Building on the idea of a traditional printed encyclopedia, Wikipedia solves the problem of content management and creation by permitting anyone (anywhere) to contribute to its online archives. An enthusiastic volunteer force of contributors provides not only an adequate number of topics to rival Encyclopedia Britannica, but redefines our notion of an informational resource by providing a number of unique and diverse subjects.
Joint Contact also supports the crowdsourcing model by allowing groups to create documents, tasks, discussions and other items related to project management. Joint Contact solves the problem of information management, allowing professional groups to build supportive models that foster communication and collaboration.
Making the connection
Crowdsourcing and coworking provide tremendous benefits to the small business community. Under a coworking model, individuals who have complementary skills can work together to answer questions, provide different points of view and create value. As mentioned, the benefit of gaining different perspectives when faced with a problem are usually better than working in isolation.

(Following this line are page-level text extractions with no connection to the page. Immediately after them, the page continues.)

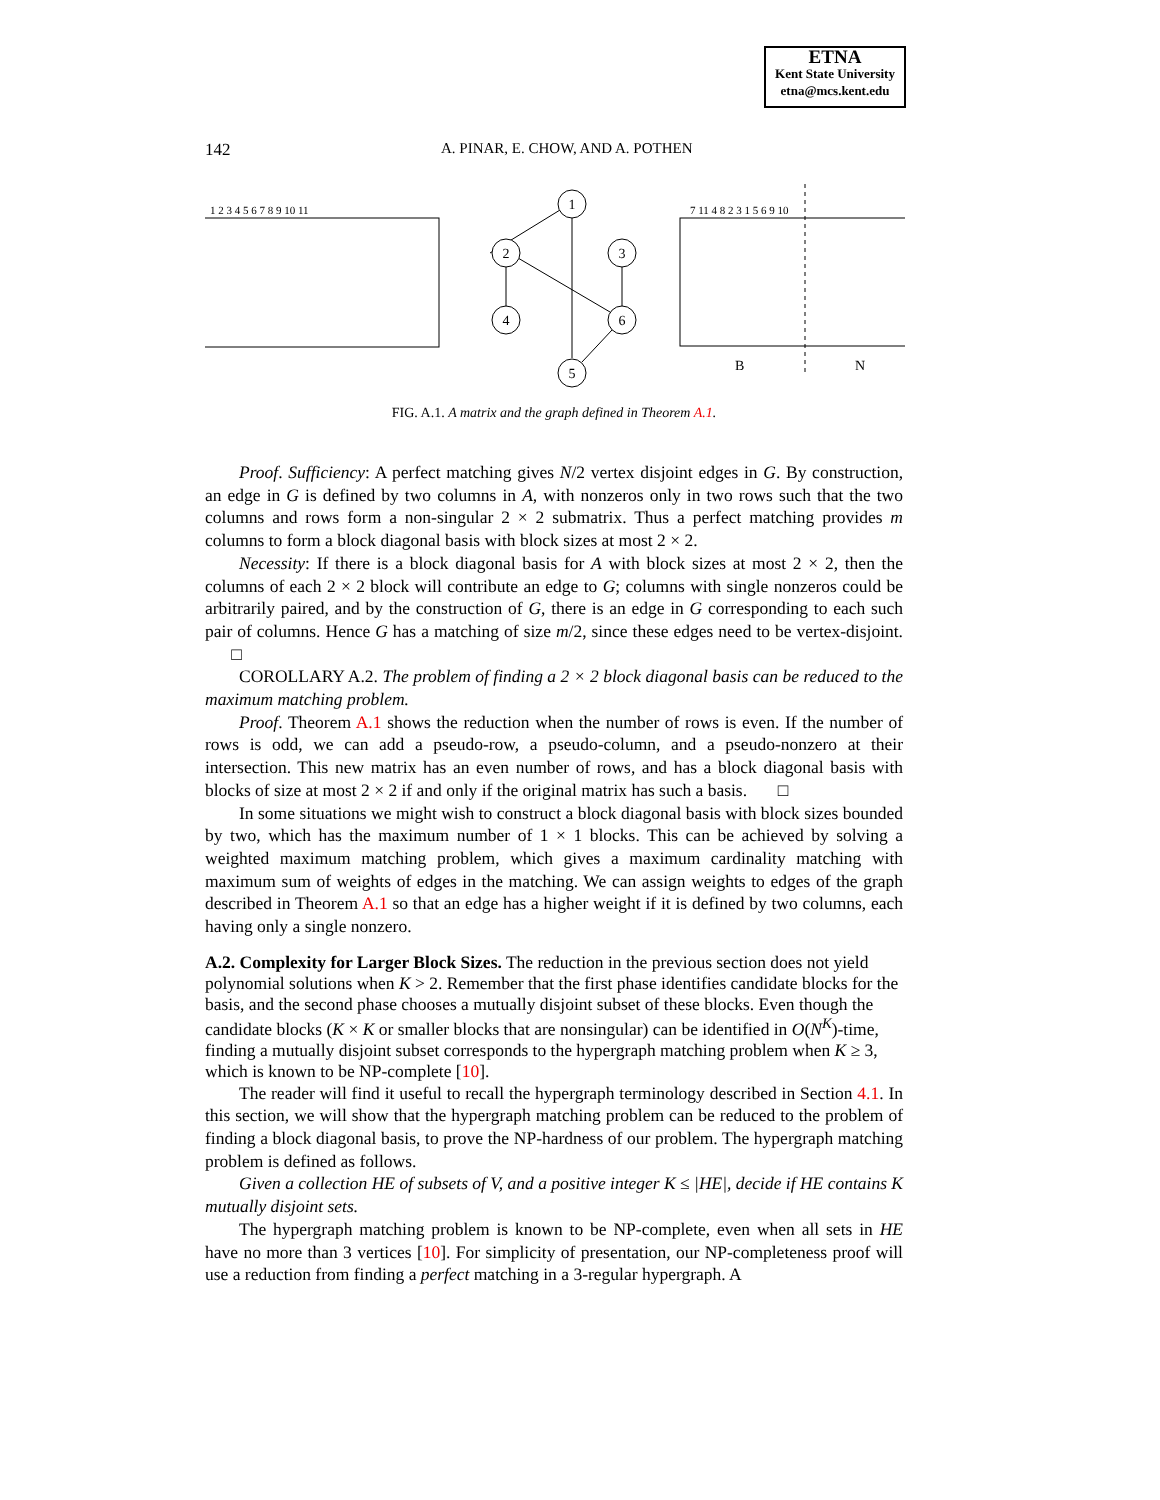ETNA
Kent State University
etna@mcs.kent.edu
142
A. PINAR, E. CHOW, AND A. POTHEN
1 2 3 4 5 6 7 8 9 10 11
1
2
3
4
6
5
7 11 4 8 2 3 1 5 6 9 10
B
N
FIG. A.1. A matrix and the graph defined in Theorem A.1.
Proof. Sufficiency: A perfect matching gives N/2 vertex disjoint edges in G. By construction, an edge in G is defined by two columns in A, with nonzeros only in two rows such that the two columns and rows form a non-singular 2 × 2 submatrix. Thus a perfect matching provides m columns to form a block diagonal basis with block sizes at most 2 × 2.
Necessity: If there is a block diagonal basis for A with block sizes at most 2 × 2, then the columns of each 2 × 2 block will contribute an edge to G; columns with single nonzeros could be arbitrarily paired, and by the construction of G, there is an edge in G corresponding to each such pair of columns. Hence G has a matching of size m/2, since these edges need to be vertex-disjoint. □
COROLLARY A.2. The problem of finding a 2 × 2 block diagonal basis can be reduced to the maximum matching problem.
Proof. Theorem A.1 shows the reduction when the number of rows is even. If the number of rows is odd, we can add a pseudo-row, a pseudo-column, and a pseudo-nonzero at their intersection. This new matrix has an even number of rows, and has a block diagonal basis with blocks of size at most 2 × 2 if and only if the original matrix has such a basis. □
In some situations we might wish to construct a block diagonal basis with block sizes bounded by two, which has the maximum number of 1 × 1 blocks. This can be achieved by solving a weighted maximum matching problem, which gives a maximum cardinality matching with maximum sum of weights of edges in the matching. We can assign weights to edges of the graph described in Theorem A.1 so that an edge has a higher weight if it is defined by two columns, each having only a single nonzero.
A.2. Complexity for Larger Block Sizes.
The reduction in the previous section does not yield polynomial solutions when K > 2. Remember that the first phase identifies candidate blocks for the basis, and the second phase chooses a mutually disjoint subset of these blocks. Even though the candidate blocks (K × K or smaller blocks that are nonsingular) can be identified in O(N<sup>K</sup>)-time, finding a mutually disjoint subset corresponds to the hypergraph matching problem when K ≥ 3, which is known to be NP-complete [10].
The reader will find it useful to recall the hypergraph terminology described in Section 4.1. In this section, we will show that the hypergraph matching problem can be reduced to the problem of finding a block diagonal basis, to prove the NP-hardness of our problem. The hypergraph matching problem is defined as follows.
Given a collection HE of subsets of V, and a positive integer K ≤ |HE|, decide if HE contains K mutually disjoint sets.
The hypergraph matching problem is known to be NP-complete, even when all sets in HE have no more than 3 vertices [10]. For simplicity of presentation, our NP-completeness proof will use a reduction from finding a perfect matching in a 3-regular hypergraph. A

Crowdsourcing relates to coworking in that both groups (virtual and physical) are likely to produce more than if they where to work independently. For example, conducting an in-person project review meeting will always produce diverse and interesting results. In some cases, more questions may be produced than answers which may result in your project taking a new and unanticipated direction.
Social networking websites like LinkedIn represent the coworking model in the virtual world. One example of this concept is through the use of LinkedIn’s “Answers”. Using Answers, people submit questions to the LinkedIn community that may be related to business, marketing, technology or human resources. Under this crowdsourcing model thousands of people instantly access this information, allowing them to respond, contribute and add value.
Lastly, both models allow small business owners to benefit from economies of scale, allowing entrepreneurs to reduce their monetary cost by spreading any expenses with their peers. Surprisingly, crowdsourcing and coworking are based on a similar pricing model, if cost does become a factor. In small business, this provides great flexibility as circumstances often change.
Even though coworking is not a definitive technology, it can be associated some of the most widely adopted technology concepts and services available.